Wide events over metrics, logs, and traces • Codes is cheap

Exported on 07/17/2024 at 00:00:00 GMT+0 from Codex CLI

Source material

Burmistrov argues that the industry's obsession with the "three pillars" of observability (metrics, logs, traces) hides the real goal: being able to explore high-cardinality production data quickly when the failure mode is still an unknown unknown.
At Meta, the Scuba system treats everything as a wide event: a single, very wide record (think JSON object) that captures every bit of context about what happened. Analysts can slice, dice, group, and filter those events along any dimension without pre-aggregation penalties.
The post walks through a debugging story where a conversion drop is isolated by iteratively filtering wide events until just one OS version and app build remain. Because nothing was pre-aggregated, no detail was lost, and the people who own the failing component are immediately obvious.
Wide events subsume the three pillars because traces are just events with TraceId/SpanId, logs are structured fields with a message, and metrics are periodic state snapshots. Keeping everything raw defers schema decisions to query time and makes cross-correlation much easier.
The author's frustration is mainly with OpenTelemetry education: the glossary of 60+ terms and pillar-first framing make observability feel complex and gated, when the underlying idea could be as simple as "capture rich events and explore them".

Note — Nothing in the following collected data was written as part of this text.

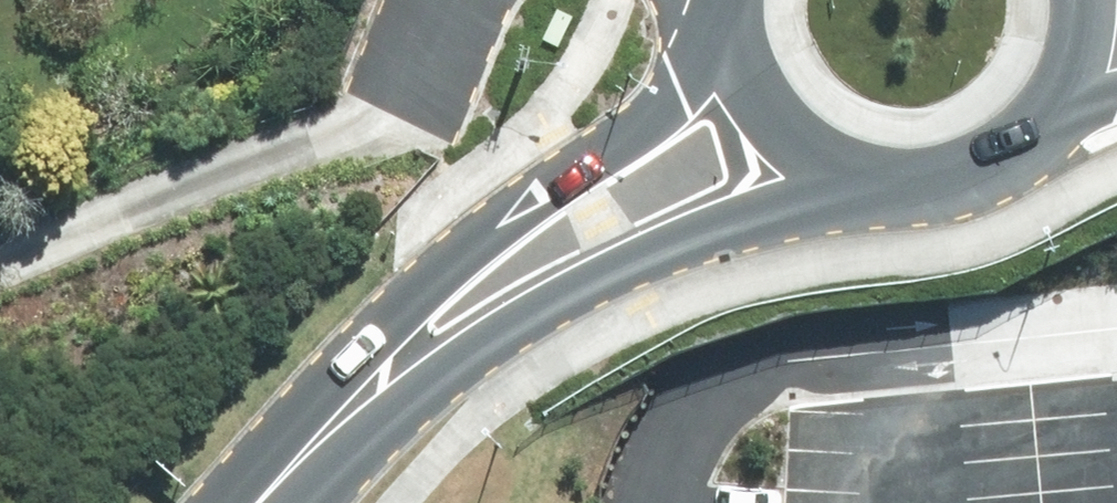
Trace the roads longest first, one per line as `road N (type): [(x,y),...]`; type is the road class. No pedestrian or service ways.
road 1 (secondary): [(944,162),(791,199),(627,263),(312,439)]
road 2 (secondary): [(312,439),(393,321),(482,233),(659,97),(730,22)]
road 3 (secondary): [(944,162),(892,164),(842,153),(797,127),(760,91),(730,22)]

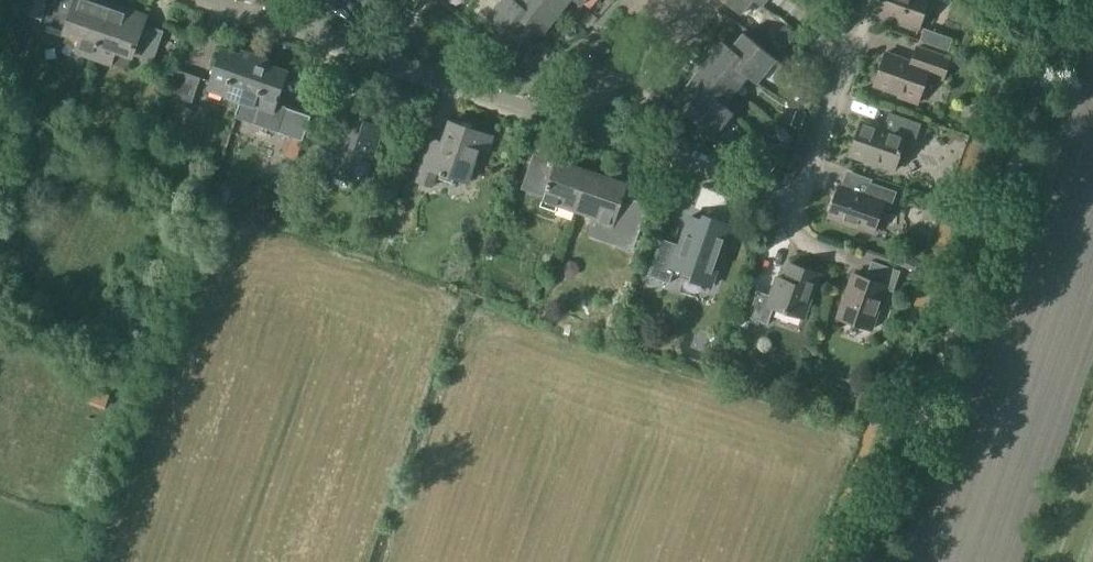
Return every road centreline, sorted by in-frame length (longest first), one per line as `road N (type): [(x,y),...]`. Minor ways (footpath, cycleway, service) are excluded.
road 1 (residential): [(798,216),(516,106),(211,0)]
road 2 (residential): [(798,216),(856,55)]

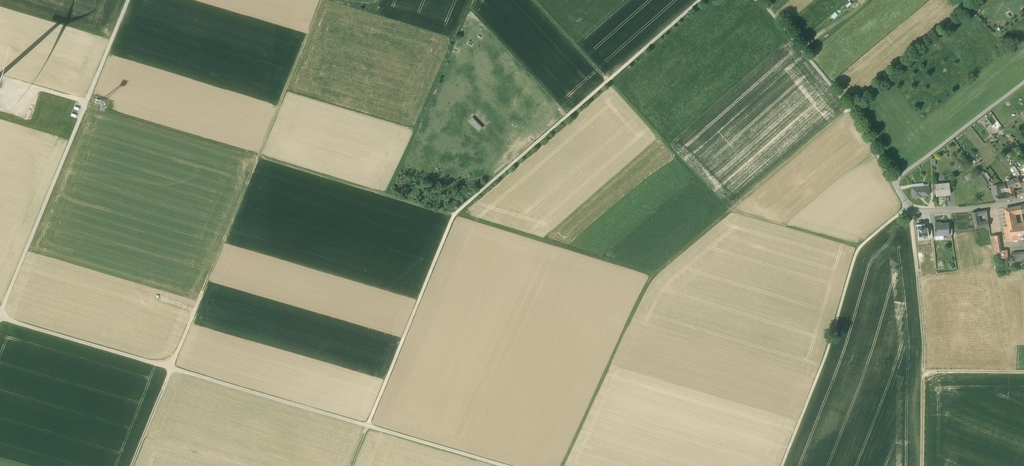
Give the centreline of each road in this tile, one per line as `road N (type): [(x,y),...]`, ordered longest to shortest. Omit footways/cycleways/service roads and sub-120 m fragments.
road 1 (track): [(701,0),(454,216),(368,427)]
road 2 (track): [(849,109),(651,277),(563,465)]
road 3 (track): [(532,0),(731,213),(860,249)]
road 4 (track): [(170,369),(322,0)]
road 5 (track): [(454,216),(86,106)]
road 6 (track): [(500,465),(170,369)]
road 7 (unclassified): [(128,0),(0,316)]
road 8 (track): [(908,209),(857,253),(782,465)]
road 9 (track): [(911,211),(923,339),(922,465)]
road 10 (track): [(472,0),(389,196)]
road 11 (track): [(651,277),(453,218)]
road 12 (track): [(170,369),(0,318)]
road 13 (track): [(976,0),(849,109)]
road 14 (track): [(893,184),(1023,82)]
road 15 (track): [(849,109),(760,0)]
road 16 (track): [(52,189),(41,154),(44,114),(1,94)]

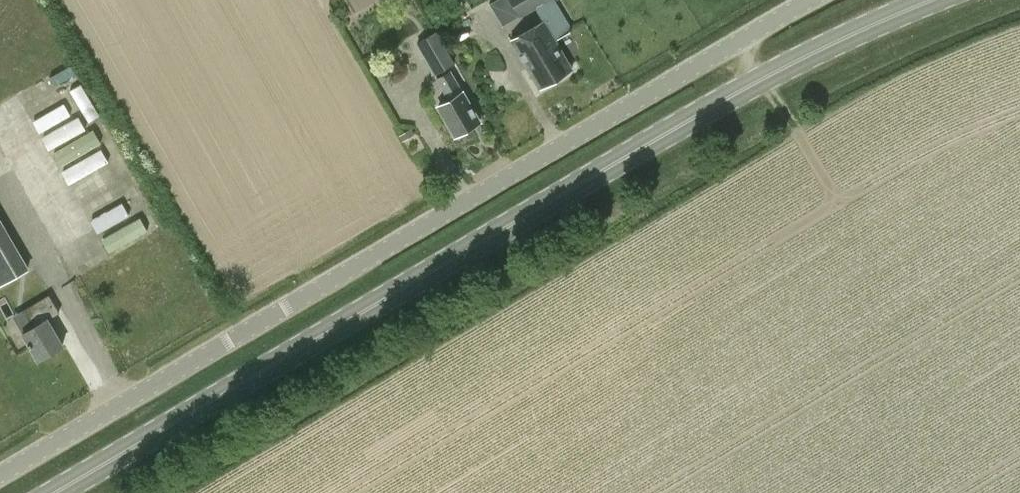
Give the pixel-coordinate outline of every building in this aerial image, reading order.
[(490,4),(504,27),(536,9),(543,21),(511,40),(539,89),(572,69),(556,41),(572,30),(554,0),(496,0),(490,4)] [(455,63),(436,31),(417,43),(435,74),(455,63)] [(463,92),(450,70),(437,77),(449,100),(438,106),(455,136),(480,122),(463,92)] [(118,167),(79,189),(88,204),(91,202),(98,215),(134,195),(118,167)] [(0,218),(0,287),(29,269),(0,218)] [(34,326),(22,333),(39,360),(62,345),(48,321),(60,313),(49,294),(23,311),(34,326)]
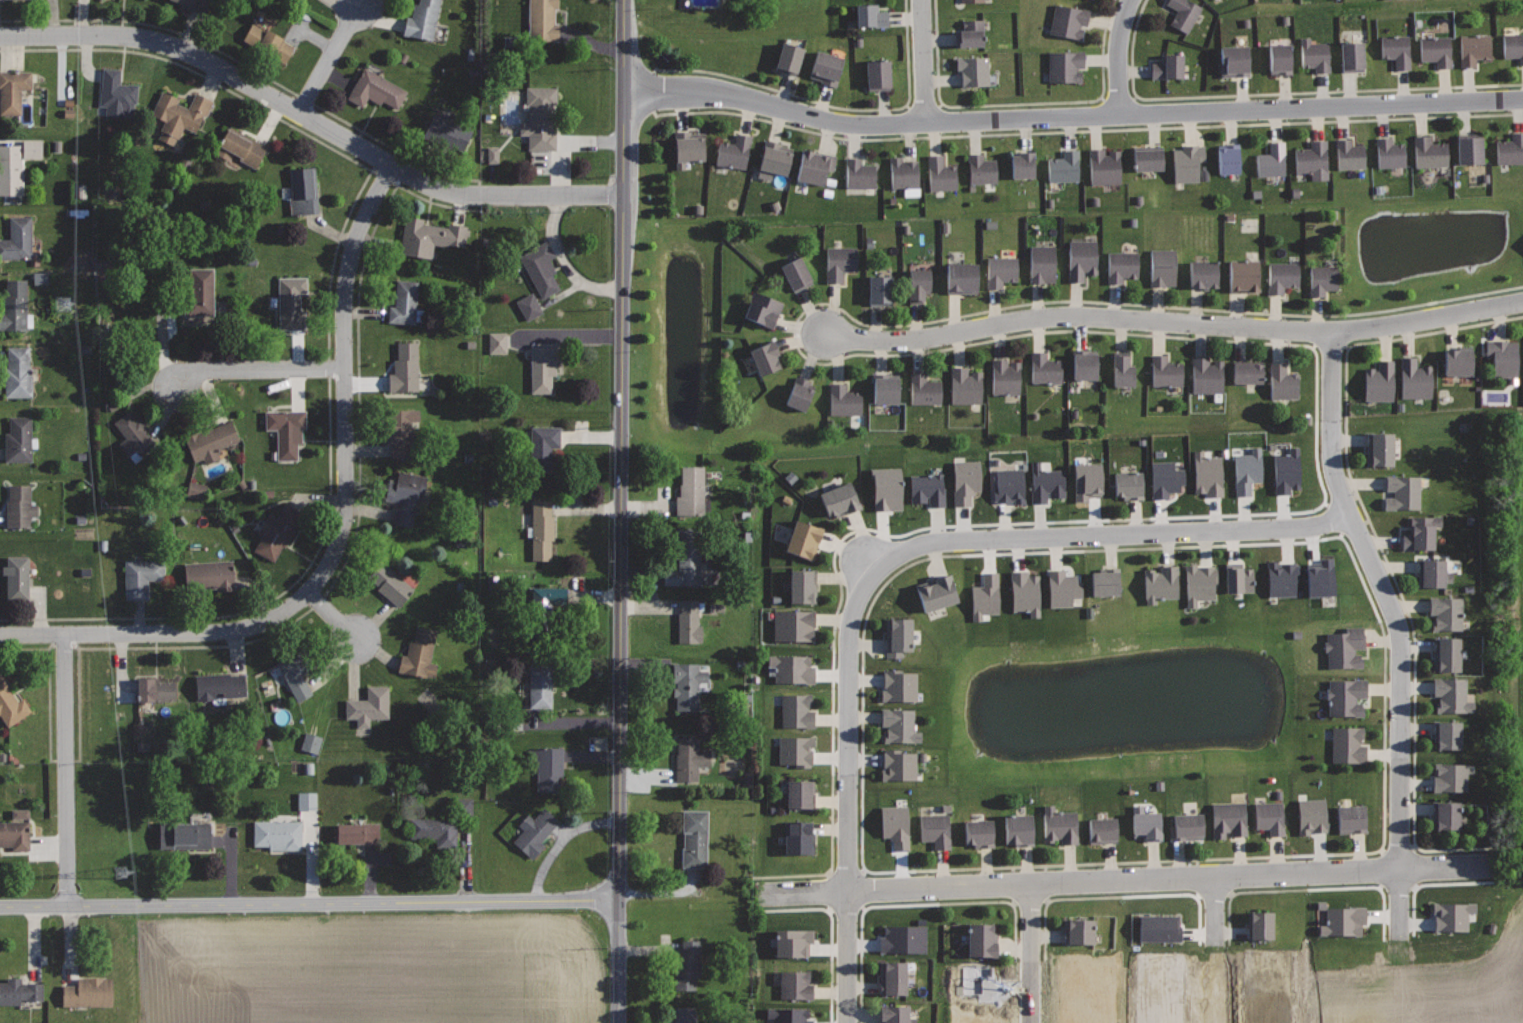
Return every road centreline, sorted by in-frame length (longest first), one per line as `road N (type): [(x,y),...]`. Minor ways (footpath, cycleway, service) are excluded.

Commenters largely agree the concept is powerful, but emphasize that storing and querying every field for every event is expensive, especially when you pay a vendor. Cost, not confusion, is the reason many teams lean on pre-aggregated metrics.
Several readers note that "wide events" map closely to structured logging, Kafka streams feeding Elastic/ClickHouse, or event-sourcing patterns. The novelty is less technical than operational maturity and great tooling.
Engineers from smaller shops point out that on-prem pipelines can be cost-effective (e.g., Kafka + Elastic on a handful of servers), but once you scale to cloud vendors the bill grows quadratically with success.
A few warn about data swamps: "just put it there" easily leads to uncontrolled retention, unclear ownership, and shadow dependencies when other teams start automating against your event stream.
Others explore hybrids: generating metrics from the event firehose, batching wide events into Parquet, or using OpenTelemetry spans but improving the UI so the wide-event mental model is accessible.
Meta-level criticism surfaces too: vendors bend "observability" into whatever they can sell, and the "all you need is X" framing ignores the trade-offs that real teams juggle.

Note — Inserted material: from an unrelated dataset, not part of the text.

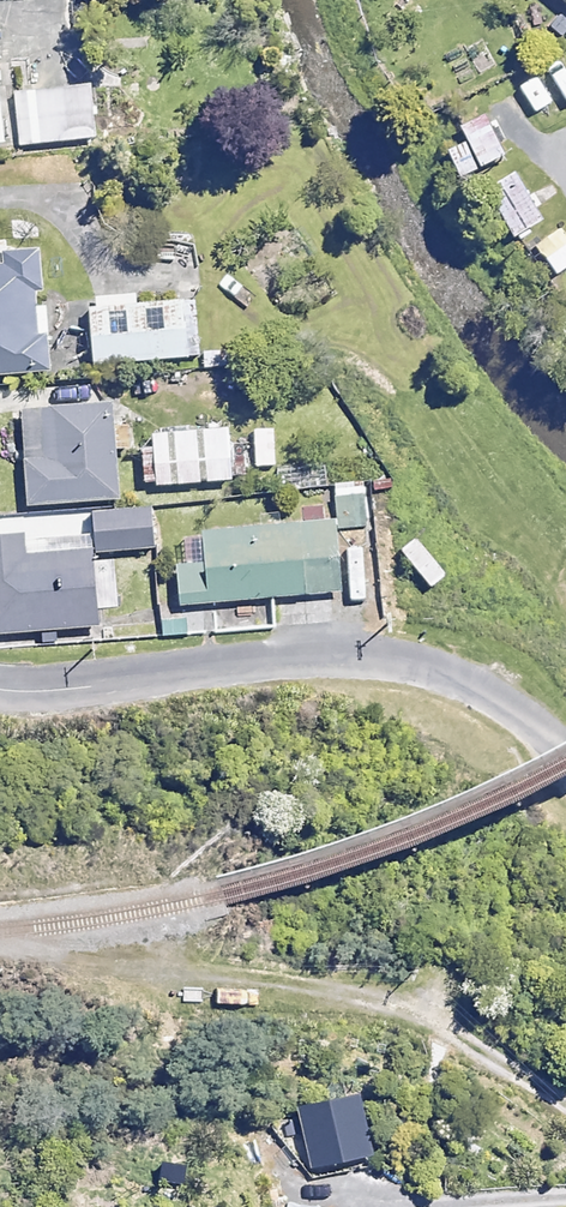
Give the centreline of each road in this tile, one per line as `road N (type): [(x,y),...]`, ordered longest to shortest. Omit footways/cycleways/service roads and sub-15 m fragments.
road 1 (track): [(565,1103),(414,1014),(174,982),(0,939)]
road 2 (residential): [(565,756),(487,687),(419,668),(345,663),(0,692)]

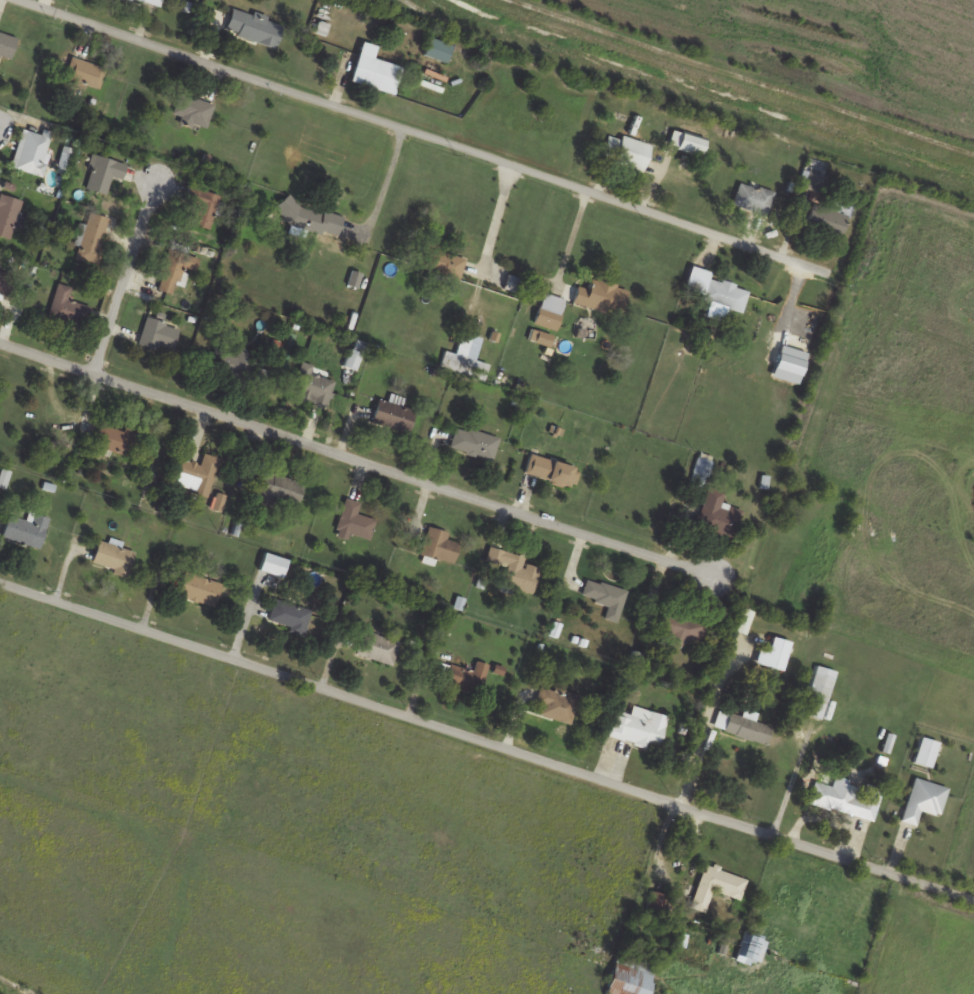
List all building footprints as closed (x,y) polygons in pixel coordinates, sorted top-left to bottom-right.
[(277,47),(284,23),(232,9),(225,34),(277,47)] [(17,37),(0,33),(0,57),(12,60),(17,37)] [(377,47),(361,42),(350,83),(394,95),(401,67),(373,59),(377,47)] [(107,68),(74,58),(67,79),(100,89),(107,68)] [(173,116),(206,128),(215,105),(181,93),(173,116)] [(669,145),(698,158),(705,142),(676,128),(669,145)] [(11,168),(41,177),(55,134),(43,130),(42,135),(24,130),(11,168)] [(645,171),(652,145),(622,137),(621,139),(608,136),(602,159),(645,171)] [(108,194),(112,178),(124,181),(128,165),(93,156),(85,189),(108,194)] [(801,187),(823,192),(826,177),(804,172),(801,187)] [(733,206),(767,217),(775,194),(741,182),(733,206)] [(181,223),(210,231),(220,196),(191,187),(181,223)] [(16,227),(24,201),(1,194),(0,196),(0,237),(11,241),(15,227),(16,227)] [(848,216),(814,205),(806,229),(840,240),(848,216)] [(99,266),(110,218),(88,214),(77,261),(99,266)] [(421,271),(460,282),(467,257),(428,246),(421,271)] [(196,273),(200,259),(169,251),(158,290),(176,295),(183,269),(196,273)] [(11,301),(18,275),(0,270),(0,298),(11,301)] [(743,313),(749,291),(708,279),(701,302),(743,313)] [(622,315),(628,288),(592,280),(589,291),(579,288),(575,304),(622,315)] [(72,287),(57,284),(49,319),(85,328),(90,307),(69,302),(72,287)] [(557,331),(566,300),(543,293),(534,324),(557,331)] [(180,327),(147,317),(139,345),(172,354),(180,327)] [(442,365),(486,376),(489,364),(476,361),(482,338),(462,333),(457,355),(445,352),(442,365)] [(235,354),(223,350),(216,371),(250,382),(258,355),(238,348),(235,354)] [(335,382),(312,375),(315,366),(299,361),(288,395),(327,407),(335,382)] [(408,434),(416,411),(379,399),(371,421),(408,434)] [(132,458),(140,433),(126,428),(125,432),(102,425),(95,447),(132,458)] [(450,449),(492,464),(500,440),(458,426),(450,449)] [(208,497),(221,459),(205,454),(201,466),(179,459),(171,485),(208,497)] [(524,475),(573,489),(579,469),(530,456),(524,475)] [(303,483),(263,472),(255,500),(296,511),(303,483)] [(735,540),(743,510),(722,505),(725,492),(707,487),(696,530),(735,540)] [(336,531),(370,540),(376,521),(357,515),(361,504),(345,499),(336,531)] [(9,516),(3,538),(41,549),(49,519),(30,513),(28,521),(9,516)] [(447,540),(449,534),(429,528),(420,554),(453,565),(459,544),(447,540)] [(93,564),(114,570),(113,575),(128,578),(135,551),(98,542),(93,564)] [(525,558),(497,550),(493,564),(505,568),(500,585),(533,594),(540,569),(523,564),(525,558)] [(283,577),(287,559),(264,554),(259,572),(283,577)] [(214,608),(222,585),(185,573),(177,596),(214,608)] [(627,590),(586,580),(582,598),(608,605),(604,620),(618,624),(627,590)] [(304,635),(312,612),(276,599),(268,622),(304,635)] [(656,632),(699,645),(705,623),(662,610),(656,632)] [(400,641),(363,632),(357,656),(394,665),(400,641)] [(771,652),(744,645),(740,660),(766,668),(771,652)] [(443,683),(477,697),(490,666),(477,661),(471,675),(442,663),(438,674),(446,677),(443,683)] [(823,721),(838,673),(817,666),(807,697),(815,699),(810,717),(823,721)] [(532,714),(570,725),(579,697),(541,685),(532,714)] [(667,717),(633,706),(630,716),(614,711),(606,736),(656,752),(667,717)] [(767,744),(772,727),(744,720),(744,718),(719,712),(714,732),(767,744)] [(931,770),(939,744),(921,738),(913,764),(931,770)] [(808,804),(873,823),(882,791),(835,778),(833,788),(814,783),(808,804)] [(901,823),(917,828),(922,813),(940,818),(948,788),(914,779),(901,823)] [(746,879),(703,865),(689,909),(704,914),(711,892),(739,901),(746,879)] [(763,942),(744,935),(736,957),(756,963),(763,942)] [(656,966),(617,954),(604,993),(647,993),(656,966)]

Wide events shine when you have the infrastructure to store raw context cheaply and a UI that makes faceted exploration fast; without both, the approach stalls.
Cost governance and retention policies have to evolve alongside the data model, or the wide-event lake turns into an unsearchable swamp.
Even if we cannot afford Scuba-level depth, adopting structured events as the default emission format keeps the door open for richer tooling later. Metrics can always be derived downstream, but lost detail is gone forever.
Communicating the mental model matters: pitch observability as "capturing richly structured events you can interrogate" rather than "learn these three disjoint pillars".